DIRECTIONS FOR THIS TASK =
In the records below, render the lines as a numbered list, starting at the line containing "28406 Monaco carnet" and ending at the line containing "Professionnel", both included. Leave out blank lines.

DATA RECORDS =
==*==
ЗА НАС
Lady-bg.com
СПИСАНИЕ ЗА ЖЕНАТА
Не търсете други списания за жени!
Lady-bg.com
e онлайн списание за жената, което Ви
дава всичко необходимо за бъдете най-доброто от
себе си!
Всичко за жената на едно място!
==*==
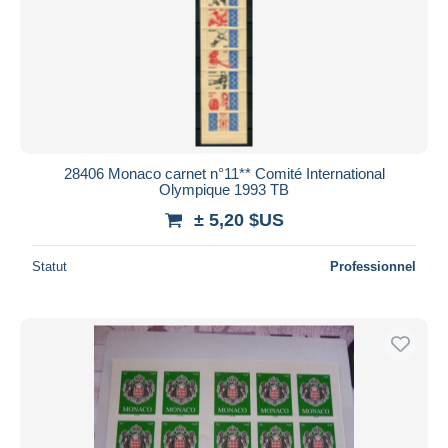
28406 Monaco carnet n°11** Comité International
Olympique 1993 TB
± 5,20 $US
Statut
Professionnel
==*==
PROBLEM SOLUTION =
1. 28406 Monaco carnet n°11** Comité International
2. Olympique 1993 TB
3. ± 5,20 $US
4. Statut
5. Professionnel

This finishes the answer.